Chers collègues,
En toute logique, nous vous devons une certaine transparence sur le comité d’éthique et de transparence, en particulier en ce dernier conseil municipal. Alors justement, notre expression ce soir sera celle d’un conseil, on espère avisé, pour améliorer le fonctionnement de ce comité qui mérite d’exister et dont on espère qu’il sera reconduit par la prochaine majorité municipale.
Pourquoi un conseil sur son fonctionnement ? Parce qu’avec le recul, ce serait manquer de transparence que de cacher une certaine déception. J’ai rejoint ce comité il y a 2 ans, suite à un renouvellement de ses membres. En 2 ans nous avons eu 3 réunions. Les perspectives annoncées il y a un an pour 2025 étaient les suivantes : 1er semestre 2025 : mise à jour de la politique en matière de contrats de commande publique ; 2ème semestre 2025 : mise à jour de la politique en matière d’attribution de subventions aux associations. Ce qui n’a pas été mené.
En 2025, une seule réunion s’est tenue le 30 janvier et nous avons reçu le compte-rendu de cette réunion, avec une proposition de courrier aux élus sur la politique cadeaux et invitations le… 7 novembre, avec un retour attendu dans la semaine. Or, dans un souci de confidentialité – qui peut paraître excessif – à chaque fois, nous n’avons pu disposer des documents de travail que sous la forme de projection sur écran au moment de la réunion, soit 9 mois plus tôt. Ce qui – vous en conviendrez – n’est pas commode du tout !

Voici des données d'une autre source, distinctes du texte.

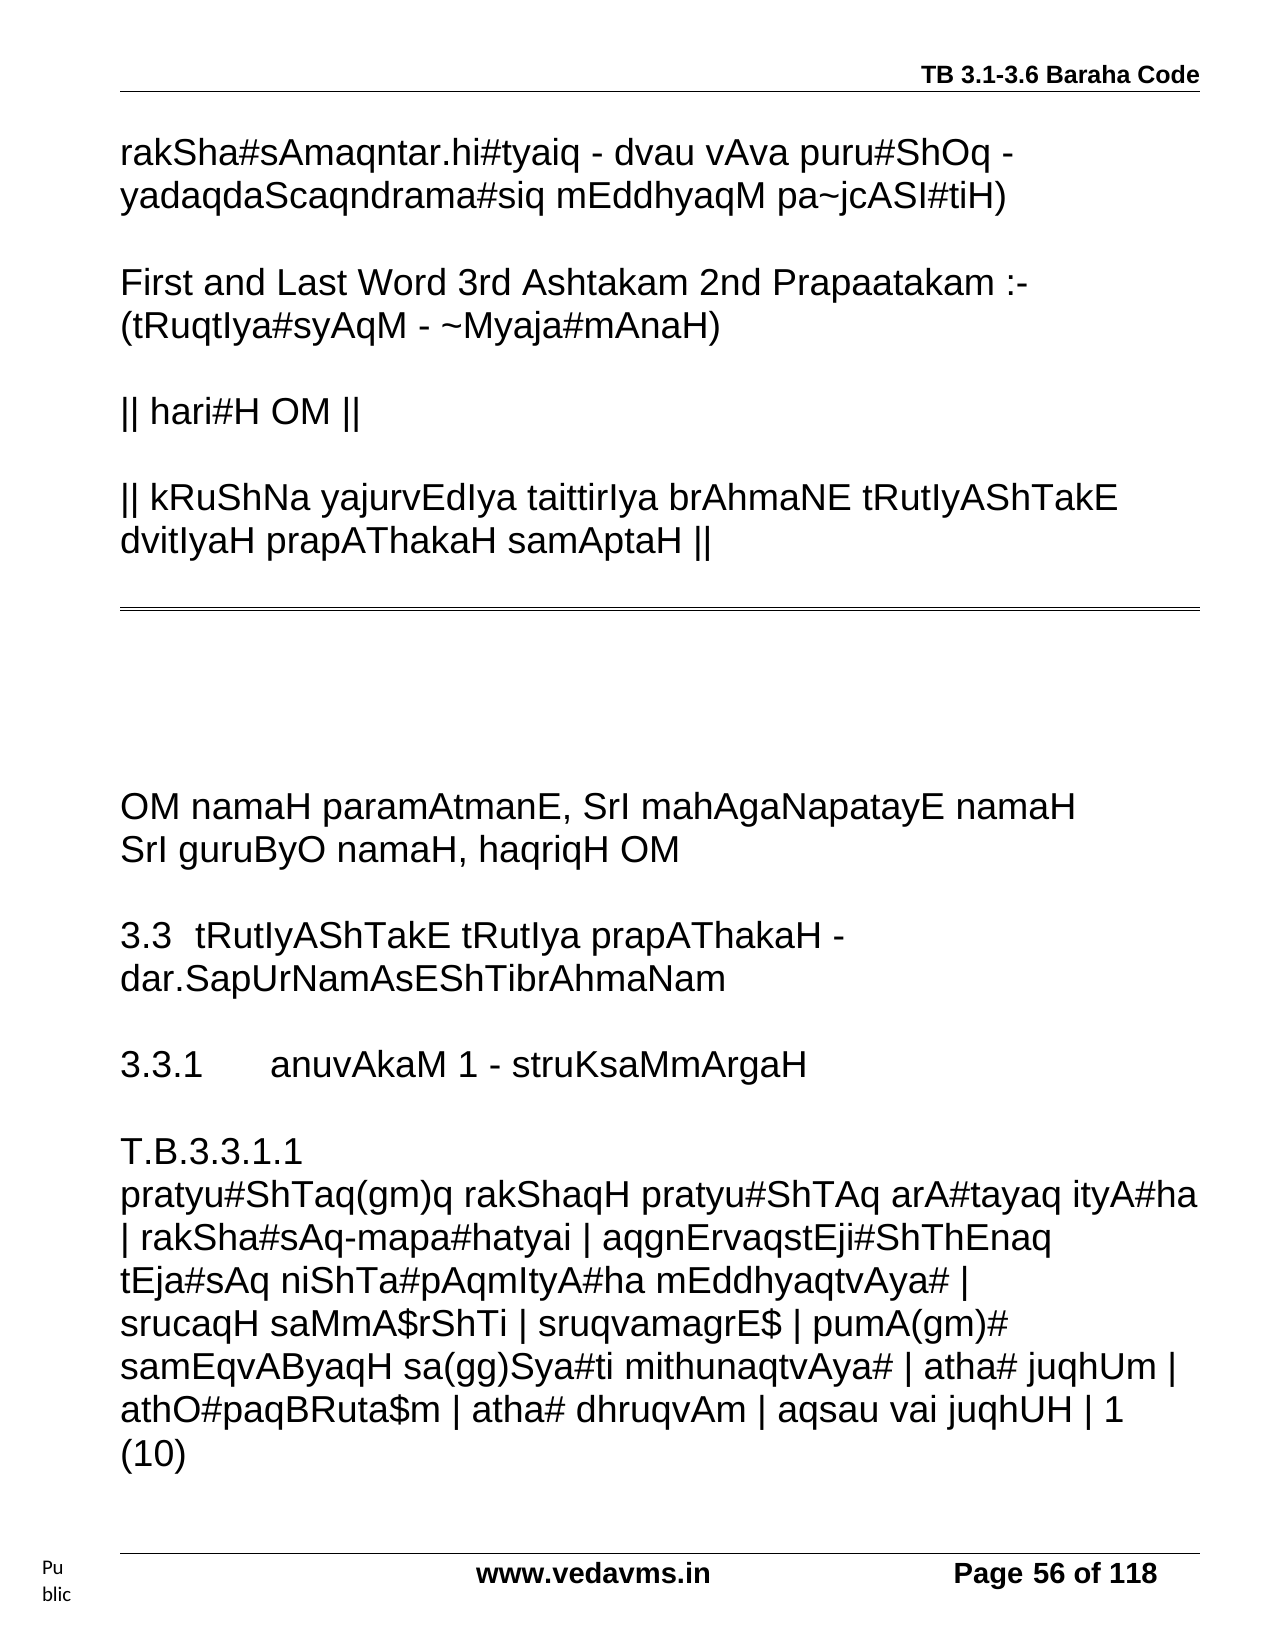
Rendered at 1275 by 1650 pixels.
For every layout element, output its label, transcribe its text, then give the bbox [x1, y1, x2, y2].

Cette situation est d’autant plus étonnante que je suis assurée de la qualité du travail des services, que je tiens à saluer ici – il est évident que le compte-rendu de la réunion du 30 janvier 2025 avait été rédigé dans la foulée. A notre étonnement exprimé sur son délai de réception – 9 mois – Mme Linkenheld a voulu voir du jeu politicien. Soit. C’était une curieuse façon de ne pas répondre.
Et comme je suis aussi assurée du travail, de l’écoute et la précision des réponses de François BENCHENDIKH, président du comité et référent déontologue, et comme les apports et remarques des personnalités extérieures étaient fort avisés, que je salue toutes et tous ici il me semble que la déception vient d’une confusion ressentie et permanente sur votre rôle dans ce comité Mme Linkenheld, comme si vous étiez en continu juge et partie. C’est peut-être ce qui explique le manque de fluidité ressentie.
A chaque fois que nous – c’est un nous dans la diversité des membres du comité – à chaque fois, donc, que nous avons proposé de nous saisir de certains sujets, d’élargir le périmètre, ou que nous avons demandé à bénéficier d’envoi des documents en amont ou au moins imprimés sur table, cela nous était refusé par vous, Mme L. c’est factuel. C’est bien dommage car le minimum qu’on peut attendre dans ce comité c’est la confiance entre ses membres.
Je sais que cette confiance a existé durant ce mandat car je l’ai expérimenté dans la commission Culture, sport et relations internationales, où la règle implicite de fonctionnement était l’écoute, la courtoisie, la précision et j’en profite pour remercier les agents et les élus de cette commission pour la qualité des débats pendant le mandat. C’est donc possible. Sur un sujet comme la probité et la transparence, peut-être faudrait-il à l’avenir compter sur une animation de ce comité par un tiers qui ne soit pas partie prenante.
A raison d’une ou deux réunions par an, il est évident que tout n’a pas été abordé, que les travaux sur l’intégrité de la vie publique doit continuer. La condamnation en appel il y a deux mois du président de la métropole européenne de Lille pour détournement de fonds publics, prise illégale d’intérêt et recel d’abus de confiance en atteste.
Pour finir, une preuve que ce travail doit être continu : Transparency international avait évalué à mi-mandat la réalisation de vos engagements : 5 sur 6 ; vous vous en étiez félicités à juste titre. Mais il peut y avoir des retours en arrière. Sur la publication des documents administratifs en open data force est de constater d’une part une réalisation partielle en réalité, mais aussi un recul. En fait, même l’obligation de publicité des subventions de plus de 23.000€ n’est pas respecté ni sur le site de la ville, ni par un lien qui renvoie vers le portail interministériel comme il se doit. De la même manière les procès-verbaux des conseils municipaux devraient être facilement accessibles sur le site de la ville de Lille cela a été le cas en 2023, mais pas en 2024 ni 2025. S’ils se trouvent quelque part, ils sont introuvables. Finalement c’est cela l’éthique et la transparence : pas seulement respecter la loi et les règles qu’on se fixe – ce qui n’est pas toujours le cas – mais aussi se faire confiance, s’assurer de rendre accessible et intelligible une matière parfois ardue. L’esprit et pas seulement la lettre en somme.